Super-Linear Speedup by Generalizing Runtime Repeated Recursion Unfolding in Prolog
Thom Fruehwirth
TL;DR
The paper addresses accelerating recursive programs by generalizing runtime repeated recursion unfolding to Prolog, enabling super-linear speedups for multiple and multi-rule recursions. It introduces a lean implementation comprising an unfolder, a generalized meta-interpreter, and a round-robin rule processor, all integrated as a ten-clause Prolog framework. Through benchmarks on summation, Fibonacci, and GCD, the approach demonstrates substantial, often super-linear, speedups and provides complexity analyses that support the observed behavior. This work advances online program optimization for recursive predicates and suggests potential extensions to mutual recursion and other programming languages.
Abstract
Runtime repeated recursion unfolding was recently introduced as a just-in-time program transformation strategy that can achieve super-linear speedup.

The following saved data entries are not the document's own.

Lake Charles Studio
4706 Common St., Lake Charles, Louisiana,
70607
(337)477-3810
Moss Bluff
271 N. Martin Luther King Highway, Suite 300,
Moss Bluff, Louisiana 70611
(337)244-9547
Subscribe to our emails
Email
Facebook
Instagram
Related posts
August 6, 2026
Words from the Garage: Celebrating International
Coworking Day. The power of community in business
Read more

So far, the method was restricted to single linear direct recursive rules in the programming language Constraint Handling Rules (CHR). In this companion paper, we generalize the technique to multiple recursion and to multiple recursive rules and provide an implementation of the generalized method in the logic programming language Prolog. The basic idea of the approach is as follows: When a recursive call is encountered at runtime, the recursive rule is unfolded with itself and this process is repeated with each resulting unfolded rule as long as it is applicable to the current call. In this way, more and more recursive steps are combined into one recursive step. Then an interpreter applies these rules to the call starting from the most unfolded rule. For recursions which have sufficiently simplifyable unfoldings, a super-linear can be achieved, i.e. the time complexity is reduced. We implement an unfolder, a generalized meta-interpreter and a novel round-robin rule processor for our generalization of runtime repeated recursion unfolding with just ten clauses in Prolog. We illustrate the feasibility of our technique with worst-case time complexity estimates and benchmarks for some basic classical algorithms that achieve a super-linear speedup.